Monday 27 June 2011

From Ambiguity to Certainty

Iphigenia in Forest Hills is a short book. Ordinarily I wouldn't read a book about a murder trial; but it's by Janet Malcolm, who writes with such thoughtfulness that I bought it and read it eagerly.

The title of Malcolm's book comes from Greek tragedy. Iphigenia was a daughter whose life was sacrificed. In this book, the child who was sacrificed was the four-year-old Michelle, daughter of Mazultov Borukhova (a physician) who was separated from her husband, Daniel Malakov (an orthodontist). Borukhova was found to have hired a hit-man (her cousin), who shot Daniel Malakov as Michelle stood just a few feet away. Borukhova was found guilty of murder. In a custody dispute that neither parent wanted, Michelle had been ordered by a court to be taken from her mother, to whom she was very close, and put in the care of her father. The prosecutor had a story-line with mythical undertones. His story (writes Malcolm) was that: "It was as as inevitable that Borukhova … would revenge herself on Daniel for the loss of Michelle as that Clytemnestra would revenge herself on Agamemnon for the loss of Iphigenia" (p. 16). 

Malcolm's approach to the trial is to show how one attorney was skilled and persuasive and the other had a much more difficult time. She shows how one witness, Michelle's "court appointed law guardian," who was supposed to work on Michelle's behalf, seemed instead to have been working against her. He had a hand in the court order to have Michelle—whom he never met—taken from her mother, thus initiating the disastrous chain of events. Malcolm depicts the judge as having a "faux genial manner that American petty tyrants cultivate" (p. 7), and as announcing at one point, a date by which the trial must be over, because, as he said, he would be "sipping pina coladas on the beach in Saint Martin" (p. 72).

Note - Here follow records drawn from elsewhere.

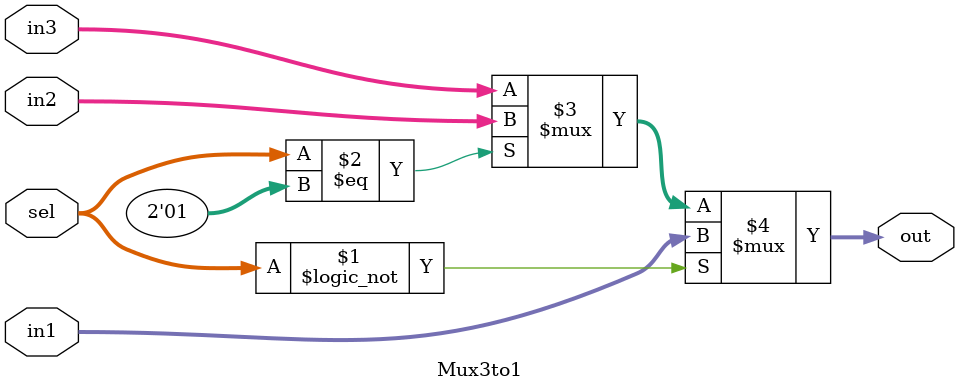
<source format=v>
module Mux3to1(in1,in2,in3,sel,out);
input wire[31:0] in1,in2,in3;
input wire[1:0] sel;
output wire[31:0] out;

assign out=(sel==2'b00)?in1:((sel==2'b01)?in2:in3);
endmodule
</source>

The centre of Malcolm's book is the juxtaposition of ordinary human conversation with what goes on in a court of law. In conversation everything is provisional and ambiguous. What someone says today, or to this person, may be entirely different from what the same someone says tomorrow, or to another person. In court, procedure must overcome the provisional and the ambiguous. Whatever is said is fixed. The verdict will define exactly who did what, and with what intent.

Malcolm's book prompted me to compare courtroom procedures to games, not because courts are frivolous. Quite the opposite. Rather, it's because both games and courts ensure that the provisional becomes certain. Do both settings, perhaps, fulfill a yearning for certainty? A golf ball either drops into the hole or it doesn't. A defendant is either guilty or not guilty.

After the trial, Malcolm goes to talk with members of the families of the murdered man and of the defendant. There are still issues, for instance of who will care for Michelle. And, as is usual in conversation, despite the verdict, questions of who did what, and why, once again became provisional.

What about fiction? That's where we combine the certainty of an ending with the ambiguity of what it might mean.

Janet Malcolm (2011). Iphigenia in Forest Hills: Anatomy of a murder trial. New Haven, CT: Yale University Press.